• _Aim of the exercise_: Extend the hackathon write-up about Midnight at the Voss Manor, picking up after its last line.

Midnight at the Voss Manor - Hackathon Submission

🎭 The Inspiration

What if ghosts could argue with each other about your choices? What if AI agents had distinct personalities and debated morality in real-time?

Midnight at the Voss Manor was born from a simple question: Can we create a narrative experience where multiple AI agents feel like real characters with conflicting perspectives?

We wanted to push beyond single-agent chatbots and create a Frankenstein's monster of technologies - stitching together LLMs, text-to-speech, blockchain verification, and procedural storytelling into something hauntingly alive.

🏗️ How We Built It

This project is a chimera of seemingly incompatible technologies:

The Tech Stack

  • 5 AI Ghost Agents powered by Groq's Llama 3.3 70B - each with distinct personalities (maternal Elara, amnesiac scientist Harlan, innocent child Mira, regretful Theo, cold Selene)
  • Multi-Provider TTS Orchestra - Azure, Google, Play.ht, and Gemini for unique voice acting
  • Model Context Protocol (MCP) servers for:
    • Blockchain vow verification (checking eternal promises)
    • Memory persistence across scenes
    • Sentiment analysis of player choices
    • AI-generated imagery with Gemini
  • Next.js 14 with React for the interactive frontend
  • Suno AI for atmospheric background music
  • Gemini Nano Banano Pro for gothic-cyberpunk scene generation

The Architecture

// Each ghost has a unique personality system
const ghostPersonalities = {
  elara: "Maternal, gentle, focuses on family harmony",
  harlan: "Scientific, amnesiac, logical but emotionally confused",
  mira: "Childlike, innocent, wants play and attention",
  theo: "Dramatic, regretful, seeks redemption",
  selene: "Cold but softening, demands truth"
}

The ghost debate system is the heart of the experience. When you make a choice, all 5 agents independently generate responses, then reach consensus:

// Real-time multi-agent debate
const debate = await fetch('/api/ghost-debate', {
  method: 'POST',
  body: JSON.stringify({
    puzzleContext: currentScene,
    playerMessage: playerChoice
  })
})

💀 Challenges We Faced

1. Groq API Integration & Rate Limiting

Groq's Llama 3.3 70B is incredibly fast, but coordinating 5 simultaneous agent calls was tricky:

  • Challenge: Rate limits when all ghosts speak at once, API errors breaking the narrative flow
  • Solution:
    • Implemented sequential processing instead of parallel calls
    • Added exponential backoff retry logic (3 attempts with 1s, 2s, 4s delays)

• _Source data_:
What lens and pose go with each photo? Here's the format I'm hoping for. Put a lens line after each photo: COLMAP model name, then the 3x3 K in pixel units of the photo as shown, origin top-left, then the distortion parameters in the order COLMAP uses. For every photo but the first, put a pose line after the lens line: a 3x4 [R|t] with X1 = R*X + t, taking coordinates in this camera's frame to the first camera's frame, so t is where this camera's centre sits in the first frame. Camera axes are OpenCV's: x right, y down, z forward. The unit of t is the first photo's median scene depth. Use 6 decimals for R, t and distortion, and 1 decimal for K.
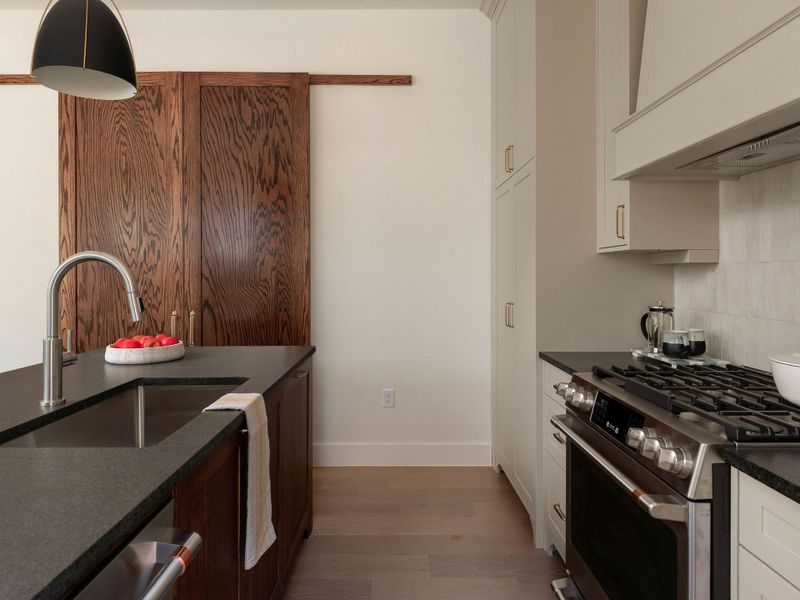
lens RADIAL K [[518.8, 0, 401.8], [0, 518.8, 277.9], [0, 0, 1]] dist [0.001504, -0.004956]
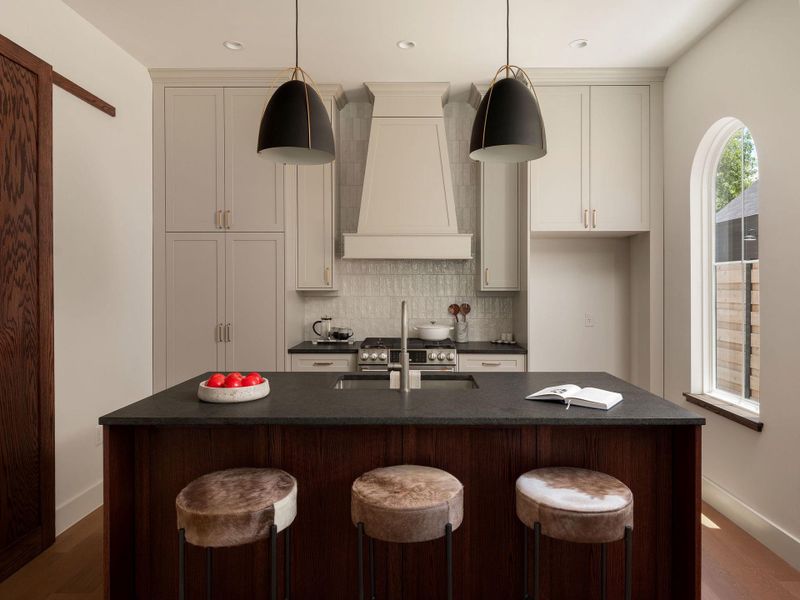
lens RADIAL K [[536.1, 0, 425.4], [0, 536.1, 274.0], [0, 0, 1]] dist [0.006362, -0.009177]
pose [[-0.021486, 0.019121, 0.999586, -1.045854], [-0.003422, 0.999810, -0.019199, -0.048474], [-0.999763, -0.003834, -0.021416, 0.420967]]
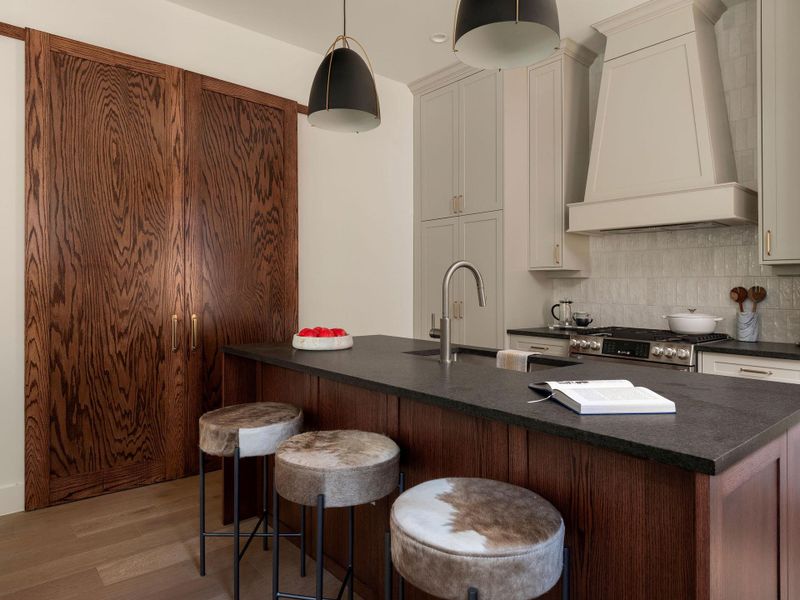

• _Solved problem_:
    • Created fallback personality-specific responses for each ghost
    • Used streaming responses to show "thinking" state
  • Learning: Fast inference doesn't mean unlimited throughput - proper error handling is critical for production
// Sequential ghost debate with retry logic
async function callGroqWithRetry(prompt, retries = 3) {
  for (let i = 0; i < retries; i++) {
    try {
      return await groq.chat.completions.create({
        model: "llama-3.3-70b-versatile",
        messages: [{ role: "system", content: prompt }]
      })
    } catch (error) {
      if (i === retries - 1) return fallbackResponse
      await new Promise(r => setTimeout(r, Math.pow(2, i) * 1000))
    }
  }
}

for (const ghost of ghosts) {
  const response = await callGroqWithRetry(ghost.personality)
  debate.push({ ghost: ghost.name, message: response })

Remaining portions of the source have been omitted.